Has Trump exhibited either competence or leadership in this catastrophic pandemic? He has not. Indeed, in his rejection of scientific expertise, he exhibits what has become a key characteristic of Trump Republicans: distrust of experts and disbelief in science. Trump and his followers increasingly adopt loony conspiracy theories, such as QAnon filth. Wheat slips in a run-of-the-mill conspiracy theory: “I wonder who is pulling [Biden’s] strings from behind the curtain?” If you’re truly concerned about string-pulling, you might consider Trump’s role as Putin’s useful idiot. Are you truly concerned about what’s behind Trump’s curtain?

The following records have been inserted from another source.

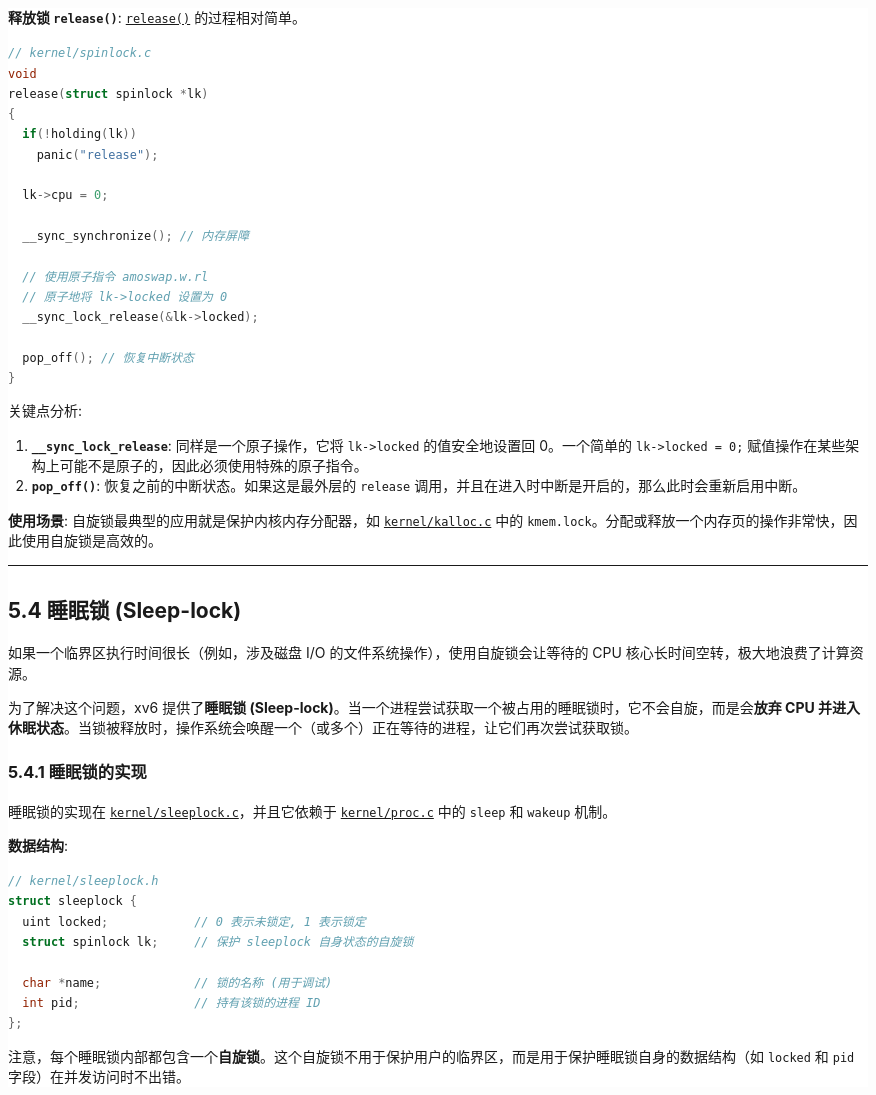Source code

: **释放锁 `release()`**:
[`release()`](source/xv6-riscv/kernel/spinlock.c.md) 的过程相对简单。

```c
// kernel/spinlock.c
void
release(struct spinlock *lk)
{
  if(!holding(lk))
    panic("release");

  lk->cpu = 0;

  __sync_synchronize(); // 内存屏障

  // 使用原子指令 amoswap.w.rl
  // 原子地将 lk->locked 设置为 0
  __sync_lock_release(&lk->locked);

  pop_off(); // 恢复中断状态
}
```
关键点分析:
1.  **`__sync_lock_release`**: 同样是一个原子操作，它将 `lk->locked` 的值安全地设置回 0。一个简单的 `lk->locked = 0;` 赋值操作在某些架构上可能不是原子的，因此必须使用特殊的原子指令。
2.  **`pop_off()`**: 恢复之前的中断状态。如果这是最外层的 `release` 调用，并且在进入时中断是开启的，那么此时会重新启用中断。

**使用场景**:
自旋锁最典型的应用就是保护内核内存分配器，如 [`kernel/kalloc.c`](source/xv6-riscv/kernel/kalloc.c.md) 中的 `kmem.lock`。分配或释放一个内存页的操作非常快，因此使用自旋锁是高效的。

---

## 5.4 睡眠锁 (Sleep-lock)

如果一个临界区执行时间很长（例如，涉及磁盘 I/O 的文件系统操作），使用自旋锁会让等待的 CPU 核心长时间空转，极大地浪费了计算资源。

为了解决这个问题，xv6 提供了**睡眠锁 (Sleep-lock)**。当一个进程尝试获取一个被占用的睡眠锁时，它不会自旋，而是会**放弃 CPU 并进入休眠状态**。当锁被释放时，操作系统会唤醒一个（或多个）正在等待的进程，让它们再次尝试获取锁。

### 5.4.1 睡眠锁的实现

睡眠锁的实现在 [`kernel/sleeplock.c`](source/xv6-riscv/kernel/sleeplock.c.md)，并且它依赖于 [`kernel/proc.c`](source/xv6-riscv/kernel/proc.c.md) 中的 `sleep` 和 `wakeup` 机制。

**数据结构**:
```c
// kernel/sleeplock.h
struct sleeplock {
  uint locked;            // 0 表示未锁定, 1 表示锁定
  struct spinlock lk;     // 保护 sleeplock 自身状态的自旋锁
  
  char *name;             // 锁的名称 (用于调试)
  int pid;                // 持有该锁的进程 ID
};
```
注意，每个睡眠锁内部都包含一个**自旋锁**。这个自旋锁不用于保护用户的临界区，而是用于保护睡眠锁自身的数据结构（如 `locked` 和 `pid` 字段）在并发访问时不出错。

In this regard, consider Wheat’s examples of foreign policy issues. The implication that Trump has made us stronger in the world is laughable. Trump has deserted European allies and has strengthened China immeasurably and disastrously. Is China a longterm threat. Yes, and Trump’s illiteracy in American foreign policy is a gift to China and to Putin in particular. It will take years to repair the damage Trump has done to our foreign policy and international trustworthiness. Who cares about Europe, or Asia, or the Pacific region? Build walls.
In general, Wheat relies as much on slogans as “policy” to justify a vote for Trump — though Wheat preciously insists it’s not really a vote for Trump. “Globalism out of hand, support police, rebuild military.” This isn’t careful, detailed, grunt-work, serious policy, which Trump doesn’t do, period. He does impulses, as even his closest associates admit. Impulses. From the Oval Office, golf course, Mar-a-Lago. Impulses.
And the most telling slogan of all: America first, which Wheat labels a “philosophy.” Well, if it’s a foreign policy philosophy, it’s isolationism, comforting perhaps to head-under-covers Trump know-nothings. If it’s a political philosophy, it’s neo-fascism, an echo of the America First Movement of the 1930s. Is World War II old news? Like Biden, whose time has passed?
Many scholars who study fascism warn that it’s on our doorstop. It’s not coming; it’s here, now. Trump ran a fascist-themed campaign in 2016, and has in the last 3 years encouraged his supporters to see in him a unique “strongman” who will “save us.” The fascists and neo-Nazis know he’s one of them.
Trump is no conservative, as actual Republican conservatives, painfully deserting their beloved lifelong party, now write about daily. The Trump Party is not conservative, but radical-reactionary, a nostalgic impulse to return to the 1950s via a cult of strongman personality. Purveying his racist “white nationalism,” Trump is no patriot. MAGA, dog whistles to rogue police and militiamen-in-waiting, louder and louder this summer. American chaos and carnage, drowning out, Trump desperately hopes, death rattles from Covid.
Trump’s “policies”? Impulses from a sociopath. “Philosophy”? Fascist white nationalism. If one cannot see through Trump, one is practicing willful ignorance. Which is immediately endangering the survival of our constitutional democratic republic.
To vote for Trump’s policy impulses is to vote for lawlessness at home and American irrelevance abroad. To vote for his MAGA philosophy is to vote for fascism.